This post is devoted to

*structured learning*, a novel machine learning paradigm which may be used for solving different computer vision problems. For example, finding optimal parameters of graphical models is essentially a structured learning problem. I am going to give an introductory talk on structured learning for Dmitry Vetrov's

graphical models class this Friday at 4:20 pm, so please feel free to drop by if you are in Moscow (the talk is to be in Russian).

Structured learning is basically a very general

supervised learning setting. Consider the

classification setting as a basic problem. One needs to find parameters of a function that maps a feature vector to one of the pre-defined class labels $\mathbb{R}^m \to \{c_1, c_2, \dots, c_K\}$. The fundamental property is the classes are unordered and

*orthogonal*. The latest means the probabilities of objects classified as different labels are uncorrelated (some negative correlation is normal since strong classifying of an object as $c_i$ decreases the probability for rest of the labels).

Now consider

regression, which is another supervised learning problem where feature vectors map to real values: $\mathbb{R}^m \to \mathbb{R}$. It might be considered a classification problem with infinite number of classes. There are two obvious flaws in this reduction. First, a training set is unlikely to have at least one example for each class. To overcome this one can quantize the codomain and train a classifier over a finite set of class labels. However, it leaves us with the second flaw: the method does not take into account correlation between the possible outcomes. The bins are ordered: the training features that correspond to neighbouring bins should be handled differently from those that correspond to distant bins. That's why some global methods (like

linear regression) are used.

The similar situation is in the case of a *structured *outcome. In this case, one usually has a plenty of possible outcomes, but they are not independent. The techniques of structured learning are applicable when the outcomes have some underlying structure, and the elements of the structure have similar sets of features. Also, it should be possible to estimate how bad the prediction is (often in terms of incorrectly predicted elements), which is called *structured loss*. The methods allow small deviations from the ideal training outcome, which are possible e.g. because of noise, but penalize the substantial ones (just like regression!). The prediction function (parameters of which are tuned) can thus be formalized as a mapping $\mathbb{R}^{m \times l} \to \{c_1, c_2, \dots, c_K\}^l$.

The possible example is

hidden Markov model learning, where the elements are emission potentials and transition potentials, and the loss can be defined as the number of wrong HMM outputs. According to the upper formalization, there are $l$ elements, each represented by $m$ features (in practice, $m$ can vary for different types of elements). Since the labels of transition elements are strictly defined by emission outputs, not every outcome is possible.
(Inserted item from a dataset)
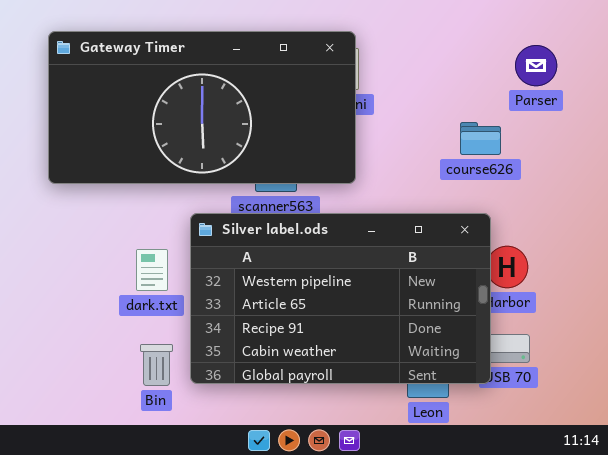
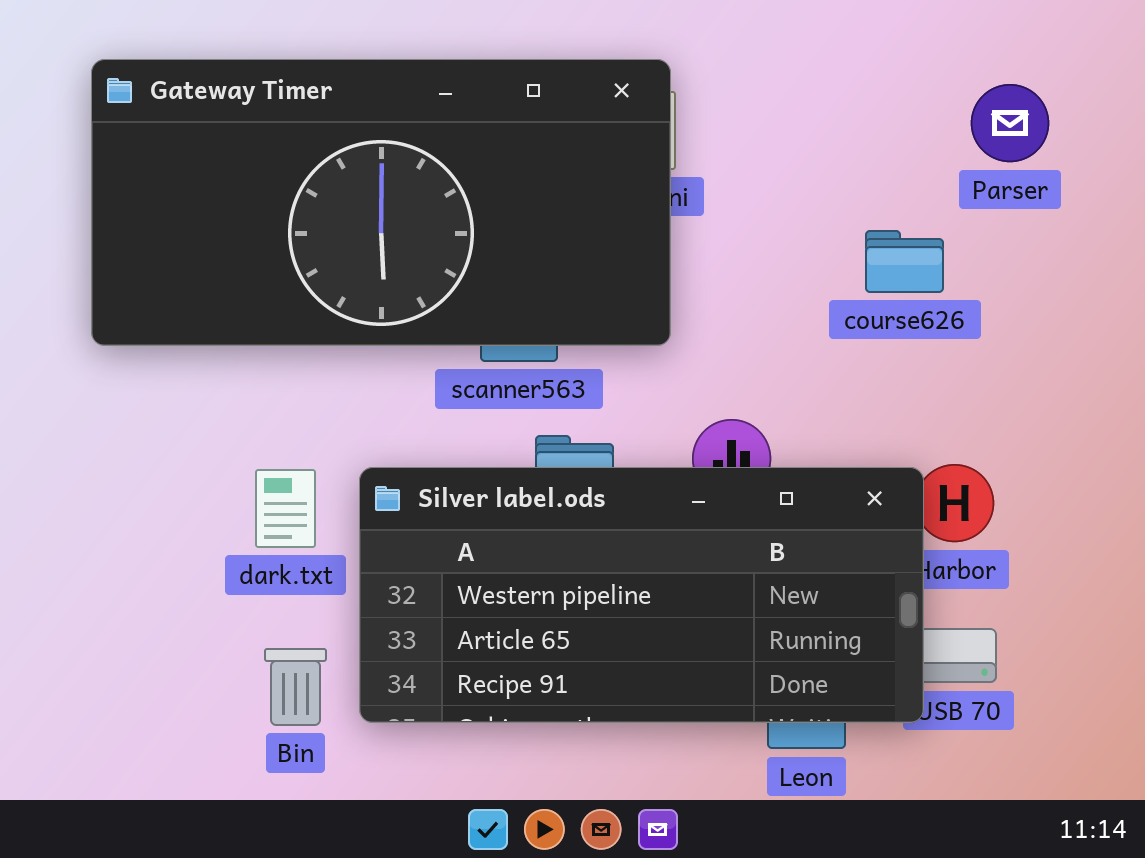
Silver label.ods: [190,213,491,384] -> [359,467,924,723], resized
Another example of a structured prediction problem is

natural language parsing. Given a sentence of a natural language, the corresponding parsing tree is to be constructed. Surprisingly, parsing trees could also be represented as high-dimensional vectors, with constraints applied. To summarize, structure prediction has outcome that is

**multivariate**,

**correlated **and

**constrained**.

Ideally, the parameters of structured prediction should be tuned via likelihood maximization, but this turns out to be intractable due to the need of computing the partition function on each gradient optimization step. That's why the L^{2}-regularized hinge loss is usually minimized. The prediction algorithm is represented as a scoring function over possible outcomes. The task of the learning algorithm is to find the parameters of the scoring function to make it return maximum values for the true outcomes on the training set, and low ones for the instances that are far from optimal. Given that, the margin between good and bad possible outcomes should be maximized (in terms of scoring function value).

PS. I've installed

MathJax equation engine into the blog. Seems to work, huh?